Ideas for Further Work
Trying out middle range processors and dynamic voltage and frequency scaling.
Authors: Vijay Janapa Reddi, Benjamin Lee, Trishul Chilimbi, and Kushagra Vaid
Date: ISCA 2010
Novel idea: As the authors clearly state, "advances in processors
comprised of small cores provide opportunities for power efficiency."
Main results: Search is 5x more efficient on Atom than on Xeon
per-core on the basis of queries per second per watt.
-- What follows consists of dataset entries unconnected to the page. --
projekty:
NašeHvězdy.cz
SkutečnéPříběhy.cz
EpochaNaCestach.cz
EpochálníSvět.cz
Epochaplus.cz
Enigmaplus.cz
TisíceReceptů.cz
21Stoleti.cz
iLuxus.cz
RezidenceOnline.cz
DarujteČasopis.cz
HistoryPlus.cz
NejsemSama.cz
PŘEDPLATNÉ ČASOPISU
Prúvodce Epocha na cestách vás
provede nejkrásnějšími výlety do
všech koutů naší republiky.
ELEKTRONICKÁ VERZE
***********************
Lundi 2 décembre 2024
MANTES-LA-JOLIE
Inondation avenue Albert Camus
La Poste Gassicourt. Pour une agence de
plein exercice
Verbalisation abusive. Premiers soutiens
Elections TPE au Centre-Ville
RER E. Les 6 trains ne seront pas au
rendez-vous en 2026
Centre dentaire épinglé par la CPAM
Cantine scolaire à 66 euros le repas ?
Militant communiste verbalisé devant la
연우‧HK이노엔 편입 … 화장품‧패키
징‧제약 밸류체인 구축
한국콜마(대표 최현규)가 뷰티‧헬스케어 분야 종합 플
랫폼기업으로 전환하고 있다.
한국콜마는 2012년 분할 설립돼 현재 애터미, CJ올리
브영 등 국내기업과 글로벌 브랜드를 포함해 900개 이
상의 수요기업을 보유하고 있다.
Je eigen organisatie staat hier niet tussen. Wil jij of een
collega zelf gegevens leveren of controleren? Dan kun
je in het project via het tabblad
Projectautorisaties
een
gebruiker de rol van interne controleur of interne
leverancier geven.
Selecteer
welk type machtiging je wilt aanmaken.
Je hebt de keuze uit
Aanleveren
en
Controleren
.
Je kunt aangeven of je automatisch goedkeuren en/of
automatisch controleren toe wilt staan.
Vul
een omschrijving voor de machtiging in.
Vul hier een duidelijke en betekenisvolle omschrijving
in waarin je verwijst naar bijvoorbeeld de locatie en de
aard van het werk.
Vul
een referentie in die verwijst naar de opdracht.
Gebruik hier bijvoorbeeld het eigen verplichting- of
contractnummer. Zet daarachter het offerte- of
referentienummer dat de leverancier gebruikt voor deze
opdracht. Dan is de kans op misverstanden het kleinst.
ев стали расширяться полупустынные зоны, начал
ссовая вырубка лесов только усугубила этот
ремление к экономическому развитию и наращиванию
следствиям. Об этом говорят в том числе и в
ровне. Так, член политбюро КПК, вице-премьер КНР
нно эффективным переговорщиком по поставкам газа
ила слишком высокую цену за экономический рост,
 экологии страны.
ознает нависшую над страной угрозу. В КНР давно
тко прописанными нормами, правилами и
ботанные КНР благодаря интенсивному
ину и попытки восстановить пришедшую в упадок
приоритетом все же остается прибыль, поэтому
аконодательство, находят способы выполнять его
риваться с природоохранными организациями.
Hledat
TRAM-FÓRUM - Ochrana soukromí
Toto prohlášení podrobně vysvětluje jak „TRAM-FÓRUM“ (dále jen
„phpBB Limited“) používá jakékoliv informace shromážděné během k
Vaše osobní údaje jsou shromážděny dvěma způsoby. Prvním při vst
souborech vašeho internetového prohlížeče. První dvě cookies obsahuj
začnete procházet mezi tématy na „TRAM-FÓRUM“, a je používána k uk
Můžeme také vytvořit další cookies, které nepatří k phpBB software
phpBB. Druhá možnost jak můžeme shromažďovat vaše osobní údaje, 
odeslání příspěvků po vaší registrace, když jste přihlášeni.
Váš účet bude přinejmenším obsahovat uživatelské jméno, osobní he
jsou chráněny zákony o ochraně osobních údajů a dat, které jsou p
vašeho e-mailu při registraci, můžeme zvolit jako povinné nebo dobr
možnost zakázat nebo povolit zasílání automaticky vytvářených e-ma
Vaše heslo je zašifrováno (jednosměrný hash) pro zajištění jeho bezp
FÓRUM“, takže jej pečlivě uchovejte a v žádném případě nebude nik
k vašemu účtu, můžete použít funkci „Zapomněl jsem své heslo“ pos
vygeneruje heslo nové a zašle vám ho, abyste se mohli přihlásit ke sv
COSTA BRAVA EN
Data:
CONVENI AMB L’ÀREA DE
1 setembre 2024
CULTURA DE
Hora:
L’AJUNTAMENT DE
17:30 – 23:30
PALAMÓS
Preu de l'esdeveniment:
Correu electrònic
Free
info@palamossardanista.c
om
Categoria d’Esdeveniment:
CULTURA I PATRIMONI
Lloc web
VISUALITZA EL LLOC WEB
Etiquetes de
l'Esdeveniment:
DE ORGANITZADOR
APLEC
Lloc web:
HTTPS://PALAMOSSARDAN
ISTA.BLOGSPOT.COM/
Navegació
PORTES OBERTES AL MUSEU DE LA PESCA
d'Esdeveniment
For search,
query latency is higher on Atom than on Xeon; Xeon is able to absorb
activity spikes more smoothly than Atom; and Atom is more reliable and
energy-efficient.
Impact: Switching to processors such as Atom may provide TCO benefits.
Evidence: The authors analyzed the performance of both Atom and Xeon
processors running their search workload using VTune, a toolbox that
provides access to processor hardware counters.
Prior work: The authors cite inspiration from Lim et al's unified
systems as well as FAWN.
Competitive work: In contrast to previous approaches, the authors take
into account microarchitectural details of processor performance in
addition to higher-level metric such as energy consumption.
Reproducibility: Assuming you had a large number of computers with
some kind of similar search workload (with both Atom and Xeon
processors), it should be possible to collect similar metrics.